I had a problem similar to Key sign problem. Maybe in that case the fix was easy, just supplying the secret key.
In my case this was a fresh install into a new Debian/sid system (so gpg2 is the default) and the failure happened during the propellor --init following the directions in the quick start at https://propellor.branchable.com/. During the --init I selected to create a gpg key. The message, after finally getting enough entropy and creating the gpg key, was: error:gpg failed to sign the data fatal: failed to write commit object
So it was frustrating that propellor didn't work out of the box and there were no hints what was wrong with signing commits in git (the error above is from git and doing git commit -S was enough to reproduce it).

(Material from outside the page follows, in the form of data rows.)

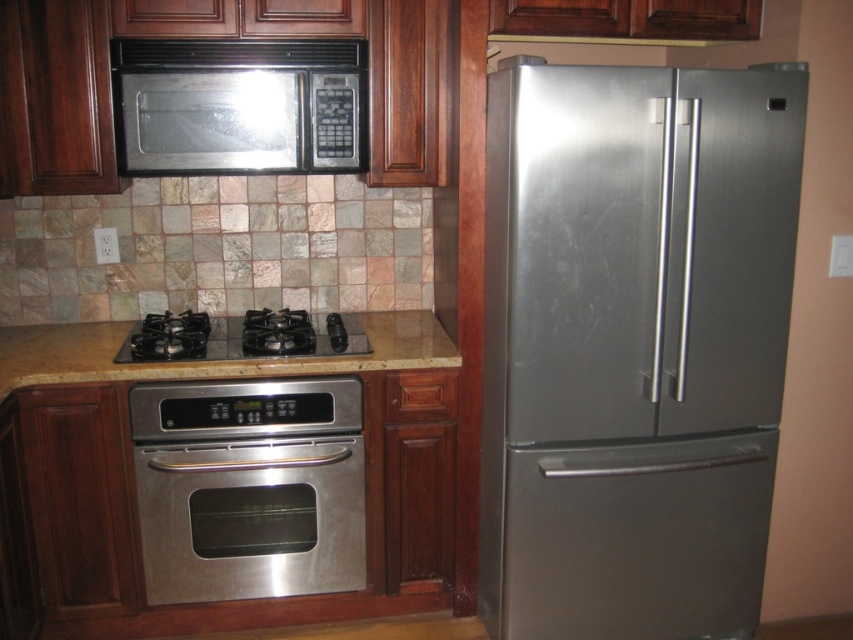
Can you confirm if stainless steel refrigerator at right is positioned to the left of black matte exhaust hood at upper center?

In fact, stainless steel refrigerator at right is to the right of black matte exhaust hood at upper center.

Locate an element on the screen. The width and height of the screenshot is (853, 640). stainless steel refrigerator at right is located at coordinates tap(633, 346).

You are a GUI agent. You are given a task and a screenshot of the screen. Output one action in this format:
    pyautogui.click(x=<x>, y=<y>)
    Task: Click on the stainless steel refrigerator at right
    The width and height of the screenshot is (853, 640).
    Given the screenshot: What is the action you would take?
    pyautogui.click(x=633, y=346)

The height and width of the screenshot is (640, 853). Find the location of `stainless steel refrigerator at right`. stainless steel refrigerator at right is located at coordinates (633, 346).

Which of these two, black matte exhaust hood at upper center or black glass stove at center, stands shorter?

With less height is black matte exhaust hood at upper center.

Image resolution: width=853 pixels, height=640 pixels. What are the coordinates of `black matte exhaust hood at upper center` in the screenshot? It's located at (235, 52).

Is stainless steel oven at center bigger than stainless steel microwave at upper center?

Yes.

What do you see at coordinates (248, 488) in the screenshot?
I see `stainless steel oven at center` at bounding box center [248, 488].

You are a GUI agent. You are given a task and a screenshot of the screen. Output one action in this format:
    pyautogui.click(x=<x>, y=<y>)
    Task: Click on the stainless steel oven at center
    
    Given the screenshot: What is the action you would take?
    pyautogui.click(x=248, y=488)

The issue has to do with prompting for a passphrase in gpg2. If the agent is running and $GPG_TTY is set correctly you get a prompt and things will work. I was able to convince myself that if the agent wasn't running it would cause this error but it seems that gpg2 requires the agent and automatically starts it so I'm not sure how I managed that.
Initially I was trying propellor before I installed a desktop so I don't know what I had for the gpg agent or how it should have been prompting. There doesn't seem to be much help out there on gpg2 + git failures but I'll keep looking.
Dave
The bottom line on this is that gpg2 (via the agent and pinentry) doesn't prompt correctly when run from git. It does when run directly.
One fix is to set GPG_TTY before running propellor:
export GPG_TTY=$(tty)
or some such.Anything else that caches the pass phrase in the agent works too since that removes the need to prompt.